The case selected by the National High Court involved the request of an individual to delete the information published in 1998 in the newspaper La Vanguardia in which his name appeared for a real-estate auction connected with proceedings for the recovery of social security debts. At the same time, this information of the newspaper was available to the public in the internet through the search engine of Google Inc. and Google Spain S.L.. The Spanish National Agency for Data Protection issued an administrative resolution ordering Google Inc. and Google Spain S.L. to eliminate the personal data requested and excluding the newspaper's liability.
The decision of the CJEU in Google Spain has attracted wide attention. Three findings of the decision of the CJEU should be highlighted. First, the CJEU interpreted Articles 2(b) and 2(d) of Directive 95/46/EC and concluded that: the activity of a search engine consisting in finding information published or placed on the internet by third parties, indexing it automatically, storing it temporarily and, finally, making it available to internet users according to a particular order of preference must be classified as ‘processing of personal data’ within the meaning of Article 2(b) when that information contains personal data and, second, the operator of the search engine must be regarded as the ‘controller’ in respect of that processing, within the meaning of Article 2(d). Second, the activity of ‘processing of personal data’ should be considered to be carried out in the territory of a Member State, in this case, in Spain. Third, a case by case analysis of the rights and interests in conflict is warranted: on the one hand, the rights of Article 7 and 8 of the Charter, and on the other the right of the public to access information. This analysis should be performed case by case, taking into account the nature of the personal data in question and the interests of the public in having access to this information.
The National High Court, following the decision of the CJEU in Google Spain, first established a general approach to all cases and, after that, resolved the particular case at bar. In relation to the general approach, the National High Court stated: (1) the individual (data subject) seeking to eliminate personal data must file a complaint before the "controller" of the information or the Spanish National Agency for Data Protection, showing the links and results connected to this personal data, as well as the nature and content of this personal data; (2) in the context of this complaint, the "controller" or the Spanish National Agency for Data Protection must balance the rights in conflict -right to personal data and right to access to information-, taking into account the specific situation of the individual (case by case analysis of the rights in conflict); (3) the elimination of the data will be justified, inter alia, in light of the nature of the information, the sensitivity to the private life to the individual, the irrelevance of the data for the aims alleged for the processing, or the time elapsed.
The National High Court applied this general approach to the case at bar and annulled the decision of the Spanish National Agency for Data Protection. In this case, the National High Court understood that the right to access to information prevails over the right to personal data.
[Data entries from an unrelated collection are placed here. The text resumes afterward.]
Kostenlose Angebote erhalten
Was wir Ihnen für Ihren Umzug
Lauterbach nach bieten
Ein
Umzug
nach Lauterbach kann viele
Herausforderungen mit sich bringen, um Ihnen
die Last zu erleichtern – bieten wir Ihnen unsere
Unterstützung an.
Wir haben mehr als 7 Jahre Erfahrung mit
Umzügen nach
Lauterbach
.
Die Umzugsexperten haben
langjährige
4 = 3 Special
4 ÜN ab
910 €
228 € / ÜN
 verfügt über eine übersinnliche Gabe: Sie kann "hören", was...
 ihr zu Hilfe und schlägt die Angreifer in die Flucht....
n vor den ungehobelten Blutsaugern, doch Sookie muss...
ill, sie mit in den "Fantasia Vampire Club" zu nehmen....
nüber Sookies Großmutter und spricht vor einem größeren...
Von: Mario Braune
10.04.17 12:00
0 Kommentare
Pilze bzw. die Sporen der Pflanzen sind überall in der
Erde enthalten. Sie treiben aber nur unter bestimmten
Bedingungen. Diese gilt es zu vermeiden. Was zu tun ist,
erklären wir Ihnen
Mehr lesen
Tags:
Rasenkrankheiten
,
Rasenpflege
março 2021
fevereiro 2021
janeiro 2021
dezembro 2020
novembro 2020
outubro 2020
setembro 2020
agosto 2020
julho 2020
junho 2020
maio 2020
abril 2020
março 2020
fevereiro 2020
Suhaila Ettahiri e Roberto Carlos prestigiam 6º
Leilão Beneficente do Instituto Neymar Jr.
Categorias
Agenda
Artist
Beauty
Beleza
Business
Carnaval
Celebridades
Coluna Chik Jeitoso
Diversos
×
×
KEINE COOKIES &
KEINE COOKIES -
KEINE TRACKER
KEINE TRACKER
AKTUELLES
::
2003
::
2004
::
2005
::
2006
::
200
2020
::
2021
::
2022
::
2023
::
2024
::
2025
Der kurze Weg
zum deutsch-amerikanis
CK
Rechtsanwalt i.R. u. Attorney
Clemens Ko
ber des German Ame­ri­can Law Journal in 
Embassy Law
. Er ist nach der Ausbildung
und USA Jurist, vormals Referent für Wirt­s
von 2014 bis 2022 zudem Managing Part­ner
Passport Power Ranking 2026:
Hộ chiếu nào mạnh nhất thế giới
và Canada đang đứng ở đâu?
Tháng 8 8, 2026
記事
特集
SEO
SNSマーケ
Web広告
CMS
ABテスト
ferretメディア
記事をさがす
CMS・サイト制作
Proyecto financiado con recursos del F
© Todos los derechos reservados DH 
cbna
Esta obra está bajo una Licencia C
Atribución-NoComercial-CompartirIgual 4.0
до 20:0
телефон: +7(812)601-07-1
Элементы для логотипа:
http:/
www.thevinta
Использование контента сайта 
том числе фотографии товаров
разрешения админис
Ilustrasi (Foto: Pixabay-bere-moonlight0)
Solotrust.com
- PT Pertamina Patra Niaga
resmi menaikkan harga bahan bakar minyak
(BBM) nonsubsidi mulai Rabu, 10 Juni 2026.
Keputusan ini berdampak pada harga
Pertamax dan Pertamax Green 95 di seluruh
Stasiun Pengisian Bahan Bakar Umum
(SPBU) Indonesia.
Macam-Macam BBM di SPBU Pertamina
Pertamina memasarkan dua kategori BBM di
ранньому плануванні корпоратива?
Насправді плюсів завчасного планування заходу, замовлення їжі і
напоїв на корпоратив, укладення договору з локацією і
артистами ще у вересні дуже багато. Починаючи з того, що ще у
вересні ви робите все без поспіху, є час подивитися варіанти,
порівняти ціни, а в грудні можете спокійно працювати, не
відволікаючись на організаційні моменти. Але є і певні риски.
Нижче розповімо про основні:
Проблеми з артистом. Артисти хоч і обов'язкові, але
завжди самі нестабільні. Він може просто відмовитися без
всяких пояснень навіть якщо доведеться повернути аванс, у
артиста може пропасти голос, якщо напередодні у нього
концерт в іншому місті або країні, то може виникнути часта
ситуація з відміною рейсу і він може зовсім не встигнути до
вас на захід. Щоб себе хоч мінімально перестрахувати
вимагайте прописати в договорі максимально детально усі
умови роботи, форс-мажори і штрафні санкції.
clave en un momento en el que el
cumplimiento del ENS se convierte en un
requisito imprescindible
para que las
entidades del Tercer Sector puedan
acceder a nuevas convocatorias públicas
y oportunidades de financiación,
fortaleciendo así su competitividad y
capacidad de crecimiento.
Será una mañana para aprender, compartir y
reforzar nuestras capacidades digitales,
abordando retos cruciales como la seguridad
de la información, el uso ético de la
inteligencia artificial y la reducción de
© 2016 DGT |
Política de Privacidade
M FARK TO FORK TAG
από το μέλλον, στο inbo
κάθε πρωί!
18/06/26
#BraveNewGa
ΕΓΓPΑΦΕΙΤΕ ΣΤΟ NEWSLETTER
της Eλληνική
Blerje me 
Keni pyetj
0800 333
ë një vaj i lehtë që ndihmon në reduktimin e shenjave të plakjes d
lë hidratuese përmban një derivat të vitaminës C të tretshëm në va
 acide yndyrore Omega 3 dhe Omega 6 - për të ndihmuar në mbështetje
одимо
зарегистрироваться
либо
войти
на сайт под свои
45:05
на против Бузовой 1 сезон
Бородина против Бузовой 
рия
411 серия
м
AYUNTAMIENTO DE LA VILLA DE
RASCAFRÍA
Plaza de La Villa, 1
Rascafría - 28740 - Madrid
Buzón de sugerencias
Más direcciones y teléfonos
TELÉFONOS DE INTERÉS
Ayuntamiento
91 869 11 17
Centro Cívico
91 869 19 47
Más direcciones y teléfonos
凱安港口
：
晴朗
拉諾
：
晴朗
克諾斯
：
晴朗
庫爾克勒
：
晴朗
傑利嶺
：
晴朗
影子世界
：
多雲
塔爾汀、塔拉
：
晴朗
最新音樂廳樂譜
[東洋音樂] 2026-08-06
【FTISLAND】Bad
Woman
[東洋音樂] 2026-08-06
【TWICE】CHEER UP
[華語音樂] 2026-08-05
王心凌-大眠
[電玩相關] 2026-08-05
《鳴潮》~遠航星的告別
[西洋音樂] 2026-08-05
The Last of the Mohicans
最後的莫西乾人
The applicant was a surgeon widely known in the scientific arena. He had a public profile and his services were advertised in the website. The opinions of the internet forum of 2008 were related to his professional background and performance and not to his personal life. Finally, the opinions were expressed in a critical way, but not through insults or degrading terms. For all these reasons, the information was sensitive and of public interest and should remain accessible to the public.